--- Start Data shown ---
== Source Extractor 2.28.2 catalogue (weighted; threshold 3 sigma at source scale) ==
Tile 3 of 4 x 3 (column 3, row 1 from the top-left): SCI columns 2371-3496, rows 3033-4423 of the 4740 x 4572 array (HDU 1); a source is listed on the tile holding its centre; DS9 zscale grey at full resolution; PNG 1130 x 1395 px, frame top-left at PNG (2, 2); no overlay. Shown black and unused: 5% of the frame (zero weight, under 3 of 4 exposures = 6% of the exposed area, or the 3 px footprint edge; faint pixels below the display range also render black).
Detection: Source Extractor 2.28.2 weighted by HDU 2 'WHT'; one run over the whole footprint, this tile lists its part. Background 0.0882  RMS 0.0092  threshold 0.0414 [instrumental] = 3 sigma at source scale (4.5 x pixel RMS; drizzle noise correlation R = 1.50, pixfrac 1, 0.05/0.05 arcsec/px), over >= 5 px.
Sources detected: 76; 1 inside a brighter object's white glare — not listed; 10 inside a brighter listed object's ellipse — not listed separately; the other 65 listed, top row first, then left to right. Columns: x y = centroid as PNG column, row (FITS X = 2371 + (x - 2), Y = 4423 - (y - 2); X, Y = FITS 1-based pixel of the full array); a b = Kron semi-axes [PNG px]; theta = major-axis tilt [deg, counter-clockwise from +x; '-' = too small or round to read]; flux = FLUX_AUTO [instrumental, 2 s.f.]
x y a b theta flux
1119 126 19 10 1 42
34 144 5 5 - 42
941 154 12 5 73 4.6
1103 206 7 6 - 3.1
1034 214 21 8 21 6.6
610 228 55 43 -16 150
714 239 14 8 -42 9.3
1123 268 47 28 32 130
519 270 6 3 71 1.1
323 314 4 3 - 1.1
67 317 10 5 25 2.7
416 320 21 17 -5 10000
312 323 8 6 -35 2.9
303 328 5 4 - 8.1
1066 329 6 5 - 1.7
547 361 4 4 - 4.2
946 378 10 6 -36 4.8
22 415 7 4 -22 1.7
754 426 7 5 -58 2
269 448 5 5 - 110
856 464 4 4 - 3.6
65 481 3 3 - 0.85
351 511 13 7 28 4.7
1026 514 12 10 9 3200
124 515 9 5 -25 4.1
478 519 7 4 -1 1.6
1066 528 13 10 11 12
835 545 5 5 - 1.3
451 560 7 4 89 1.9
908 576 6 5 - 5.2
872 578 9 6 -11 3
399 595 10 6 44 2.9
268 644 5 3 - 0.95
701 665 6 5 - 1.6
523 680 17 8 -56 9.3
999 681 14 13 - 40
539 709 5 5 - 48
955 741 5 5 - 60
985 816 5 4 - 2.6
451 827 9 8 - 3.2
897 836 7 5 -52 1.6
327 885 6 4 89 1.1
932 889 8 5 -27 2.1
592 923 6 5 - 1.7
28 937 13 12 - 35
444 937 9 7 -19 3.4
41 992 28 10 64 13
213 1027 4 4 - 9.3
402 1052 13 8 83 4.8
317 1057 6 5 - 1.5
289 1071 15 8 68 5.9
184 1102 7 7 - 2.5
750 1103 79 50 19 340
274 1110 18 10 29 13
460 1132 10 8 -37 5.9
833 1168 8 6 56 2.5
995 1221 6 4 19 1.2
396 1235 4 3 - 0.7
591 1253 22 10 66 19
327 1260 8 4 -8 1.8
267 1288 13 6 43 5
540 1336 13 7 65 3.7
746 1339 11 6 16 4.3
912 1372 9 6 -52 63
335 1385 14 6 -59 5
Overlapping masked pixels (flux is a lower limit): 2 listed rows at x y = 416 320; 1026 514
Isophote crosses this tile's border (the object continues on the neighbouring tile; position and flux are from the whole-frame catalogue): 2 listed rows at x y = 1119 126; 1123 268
--- End Data shown ---
▸ Task prompt:
Can you print all of the data above again, line for line and character for character, without changing anything?

▸ Expected answer:
== Source Extractor 2.28.2 catalogue (weighted; threshold 3 sigma at source scale) ==
Tile 3 of 4 x 3 (column 3, row 1 from the top-left): SCI columns 2371-3496, rows 3033-4423 of the 4740 x 4572 array (HDU 1); a source is listed on the tile holding its centre; DS9 zscale grey at full resolution; PNG 1130 x 1395 px, frame top-left at PNG (2, 2); no overlay. Shown black and unused: 5% of the frame (zero weight, under 3 of 4 exposures = 6% of the exposed area, or the 3 px footprint edge; faint pixels below the display range also render black).
Detection: Source Extractor 2.28.2 weighted by HDU 2 'WHT'; one run over the whole footprint, this tile lists its part. Background 0.0882  RMS 0.0092  threshold 0.0414 [instrumental] = 3 sigma at source scale (4.5 x pixel RMS; drizzle noise correlation R = 1.50, pixfrac 1, 0.05/0.05 arcsec/px), over >= 5 px.
Sources detected: 76; 1 inside a brighter object's white glare — not listed; 10 inside a brighter listed object's ellipse — not listed separately; the other 65 listed, top row first, then left to right. Columns: x y = centroid as PNG column, row (FITS X = 2371 + (x - 2), Y = 4423 - (y - 2); X, Y = FITS 1-based pixel of the full array); a b = Kron semi-axes [PNG px]; theta = major-axis tilt [deg, counter-clockwise from +x; '-' = too small or round to read]; flux = FLUX_AUTO [instrumental, 2 s.f.]
x y a b theta flux
1119 126 19 10 1 42
34 144 5 5 - 42
941 154 12 5 73 4.6
1103 206 7 6 - 3.1
1034 214 21 8 21 6.6
610 228 55 43 -16 150
714 239 14 8 -42 9.3
1123 268 47 28 32 130
519 270 6 3 71 1.1
323 314 4 3 - 1.1
67 317 10 5 25 2.7
416 320 21 17 -5 10000
312 323 8 6 -35 2.9
303 328 5 4 - 8.1
1066 329 6 5 - 1.7
547 361 4 4 - 4.2
946 378 10 6 -36 4.8
22 415 7 4 -22 1.7
754 426 7 5 -58 2
269 448 5 5 - 110
856 464 4 4 - 3.6
65 481 3 3 - 0.85
351 511 13 7 28 4.7
1026 514 12 10 9 3200
124 515 9 5 -25 4.1
478 519 7 4 -1 1.6
1066 528 13 10 11 12
835 545 5 5 - 1.3
451 560 7 4 89 1.9
908 576 6 5 - 5.2
872 578 9 6 -11 3
399 595 10 6 44 2.9
268 644 5 3 - 0.95
701 665 6 5 - 1.6
523 680 17 8 -56 9.3
999 681 14 13 - 40
539 709 5 5 - 48
955 741 5 5 - 60
985 816 5 4 - 2.6
451 827 9 8 - 3.2
897 836 7 5 -52 1.6
327 885 6 4 89 1.1
932 889 8 5 -27 2.1
592 923 6 5 - 1.7
28 937 13 12 - 35
444 937 9 7 -19 3.4
41 992 28 10 64 13
213 1027 4 4 - 9.3
402 1052 13 8 83 4.8
317 1057 6 5 - 1.5
289 1071 15 8 68 5.9
184 1102 7 7 - 2.5
750 1103 79 50 19 340
274 1110 18 10 29 13
460 1132 10 8 -37 5.9
833 1168 8 6 56 2.5
995 1221 6 4 19 1.2
396 1235 4 3 - 0.7
591 1253 22 10 66 19
327 1260 8 4 -8 1.8
267 1288 13 6 43 5
540 1336 13 7 65 3.7
746 1339 11 6 16 4.3
912 1372 9 6 -52 63
335 1385 14 6 -59 5
Overlapping masked pixels (flux is a lower limit): 2 listed rows at x y = 416 320; 1026 514
Isophote crosses this tile's border (the object continues on the neighbouring tile; position and flux are from the whole-frame catalogue): 2 listed rows at x y = 1119 126; 1123 268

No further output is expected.